Mission No. 8 for the newly arrived 398th Bomb Group to the 8th Air Force Theater of operations was to Berlin. It would be the fourth such trip to the German capital in the month of May 1944. And before the war was over, the total would be nine. Planes from all four squadrons took part in the May 19 raid, but they were scattered in two formations. Jean Miller led A Group and Judson (Fred) Gray the B Group.
The mission would be remembered as the day the 398th lost its first plane and crew in combat. Ira ONeil and his men were on their fifth mission, and it was their second time around for Berlin.
It was one of those long hauls out over the North Sea, across the neck of Denmark, and then almost a straight shot southeast to Berlin. A wide pass out of the city and then back home on somewhat the same route. The mission narrative described the flak over the target as heavy and accurate on the bomb run. Indeed it was, as at least one 88 made a direct hit in the nose of the ONeil aircraft as it was on the wing of deputy leader Bill Markley. The plane immediately began to drift to the right. At the same moment, the lead bombardier, Gil Goldman, in the nose of Millers lead B-17, unloaded his rack of 100-pound incendiaries.
Keith Anderson, a regular copilot on the Miller/Gene Douglas lead crew, observed the following drama from his observers position in the tail turret:
When we dropped our bombs I looked down and saw several bombs drop right on the ONeil plane. He had drifted directly under Bob Nelsons plane in the high element and apparently no one saw it in time to hold up the bomb release. George Graham, the radio operator and one of the two survivors of the mishap along with navigator Howard Baer, corroborate this view in the accompanying articles. When Graham and Baer met at a reunion many years later, the two remember seeing another parachute descending. They saw just the chute and harness. Nobody was in it. ONeil had jumped
but had fallen out of his chute.
Others who perished on the ill-fated ONeil B-17 were Roger Comer, copilot; Merritt Deull, bombardier; Dale Schaupp, engineer-gunner; Joe Barzano, ball turret; Gerald Farren and Frederick Cone, waist; and Robert Jenkins, tail gunner.

» **Material supplied**:

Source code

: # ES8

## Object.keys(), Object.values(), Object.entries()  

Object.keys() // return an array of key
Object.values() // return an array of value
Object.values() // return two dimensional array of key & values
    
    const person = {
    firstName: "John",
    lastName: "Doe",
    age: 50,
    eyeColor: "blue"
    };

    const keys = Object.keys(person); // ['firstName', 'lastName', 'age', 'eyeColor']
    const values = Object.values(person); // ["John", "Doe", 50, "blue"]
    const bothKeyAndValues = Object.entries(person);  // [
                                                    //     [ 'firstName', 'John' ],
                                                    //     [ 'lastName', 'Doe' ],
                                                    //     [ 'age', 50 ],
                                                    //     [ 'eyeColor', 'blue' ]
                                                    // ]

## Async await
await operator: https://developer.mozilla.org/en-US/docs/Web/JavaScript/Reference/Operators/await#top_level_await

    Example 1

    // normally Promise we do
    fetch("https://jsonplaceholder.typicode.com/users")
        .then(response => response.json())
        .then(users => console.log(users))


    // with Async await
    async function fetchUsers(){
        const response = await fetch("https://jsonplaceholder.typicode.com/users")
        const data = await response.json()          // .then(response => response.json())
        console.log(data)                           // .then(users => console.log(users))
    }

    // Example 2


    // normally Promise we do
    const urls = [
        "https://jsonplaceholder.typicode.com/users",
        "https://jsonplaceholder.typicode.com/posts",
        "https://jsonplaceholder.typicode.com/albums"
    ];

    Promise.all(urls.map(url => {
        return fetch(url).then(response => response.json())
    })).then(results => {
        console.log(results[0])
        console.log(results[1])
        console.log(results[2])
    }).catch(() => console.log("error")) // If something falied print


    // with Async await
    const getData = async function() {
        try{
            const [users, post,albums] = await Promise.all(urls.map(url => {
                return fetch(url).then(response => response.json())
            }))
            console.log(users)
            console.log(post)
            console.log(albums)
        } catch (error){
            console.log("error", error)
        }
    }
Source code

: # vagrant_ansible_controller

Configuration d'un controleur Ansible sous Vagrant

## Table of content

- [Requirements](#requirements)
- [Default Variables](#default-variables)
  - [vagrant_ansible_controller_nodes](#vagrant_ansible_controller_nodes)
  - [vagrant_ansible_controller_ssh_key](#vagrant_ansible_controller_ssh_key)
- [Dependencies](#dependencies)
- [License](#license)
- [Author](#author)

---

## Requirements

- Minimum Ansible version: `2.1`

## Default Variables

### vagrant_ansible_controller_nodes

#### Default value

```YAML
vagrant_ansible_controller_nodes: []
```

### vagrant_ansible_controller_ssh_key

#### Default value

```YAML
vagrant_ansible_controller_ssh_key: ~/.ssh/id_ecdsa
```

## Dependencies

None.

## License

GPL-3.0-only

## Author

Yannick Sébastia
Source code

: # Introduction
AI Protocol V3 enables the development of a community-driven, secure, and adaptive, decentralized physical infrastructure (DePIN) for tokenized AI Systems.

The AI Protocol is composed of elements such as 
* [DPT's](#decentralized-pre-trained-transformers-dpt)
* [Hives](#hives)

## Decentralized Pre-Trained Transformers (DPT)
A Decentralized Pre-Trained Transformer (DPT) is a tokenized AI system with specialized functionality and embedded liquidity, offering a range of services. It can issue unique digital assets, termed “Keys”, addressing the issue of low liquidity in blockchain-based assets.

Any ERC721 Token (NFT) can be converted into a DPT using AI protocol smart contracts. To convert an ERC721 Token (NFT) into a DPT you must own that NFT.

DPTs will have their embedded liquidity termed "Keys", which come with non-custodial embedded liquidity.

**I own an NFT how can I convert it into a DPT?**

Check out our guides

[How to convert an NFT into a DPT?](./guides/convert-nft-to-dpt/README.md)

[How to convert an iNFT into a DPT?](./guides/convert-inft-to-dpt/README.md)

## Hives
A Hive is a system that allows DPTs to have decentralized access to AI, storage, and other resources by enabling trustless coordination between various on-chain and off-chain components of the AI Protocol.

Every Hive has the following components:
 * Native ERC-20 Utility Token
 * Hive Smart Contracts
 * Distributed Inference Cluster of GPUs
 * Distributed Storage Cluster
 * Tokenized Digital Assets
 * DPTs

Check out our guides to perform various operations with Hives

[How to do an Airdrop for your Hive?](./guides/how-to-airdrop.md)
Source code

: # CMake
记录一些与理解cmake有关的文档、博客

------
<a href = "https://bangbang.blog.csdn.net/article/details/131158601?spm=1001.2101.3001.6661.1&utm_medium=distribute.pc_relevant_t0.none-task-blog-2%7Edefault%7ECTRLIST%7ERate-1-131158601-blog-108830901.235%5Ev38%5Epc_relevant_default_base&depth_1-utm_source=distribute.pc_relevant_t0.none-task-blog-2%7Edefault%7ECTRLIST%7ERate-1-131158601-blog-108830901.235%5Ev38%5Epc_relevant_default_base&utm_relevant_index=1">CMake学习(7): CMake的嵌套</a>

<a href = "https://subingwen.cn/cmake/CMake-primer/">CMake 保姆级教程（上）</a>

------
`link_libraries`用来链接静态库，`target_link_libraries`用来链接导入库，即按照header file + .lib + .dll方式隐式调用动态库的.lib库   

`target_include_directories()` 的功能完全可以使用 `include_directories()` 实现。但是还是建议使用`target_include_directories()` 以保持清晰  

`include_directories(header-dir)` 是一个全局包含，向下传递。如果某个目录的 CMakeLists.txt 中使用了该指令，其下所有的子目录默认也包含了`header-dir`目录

» **Task A**:
In the account of the Berlin raid, reproduce word for word everything from "Mission No. 8" down to "around for Berlin.".
» **Task B**:
Summarize the account of the Berlin raid in two sentences.
Rely only on the text to complete what follows, not on the records.

» **Task output A**:
Mission No. 8 for the newly arrived 398th Bomb Group to the 8th Air Force Theater of operations was to Berlin. It would be the fourth such trip to the German capital in the month of May 1944. And before the war was over, the total would be nine. Planes from all four squadrons took part in the May 19 raid, but they were scattered in two formations. Jean Miller led A Group and Judson (Fred) Gray the B Group.
The mission would be remembered as the day the 398th lost its first plane and crew in combat. Ira ONeil and his men were on their fifth mission, and it was their second time around for Berlin.

» **Task output B**:
On May 19, 1944, the 398th Bomb Group's eighth mission, to Berlin, cost the group its first plane and crew in combat when flak hit the nose of Ira ONeil's B-17, which then drifted to the right and, according to an observer in the lead plane, was struck by bombs released from above. Radio operator George Graham and navigator Howard Baer were the only survivors; ONeil jumped but fell out of his chute, and the rest of the crew perished.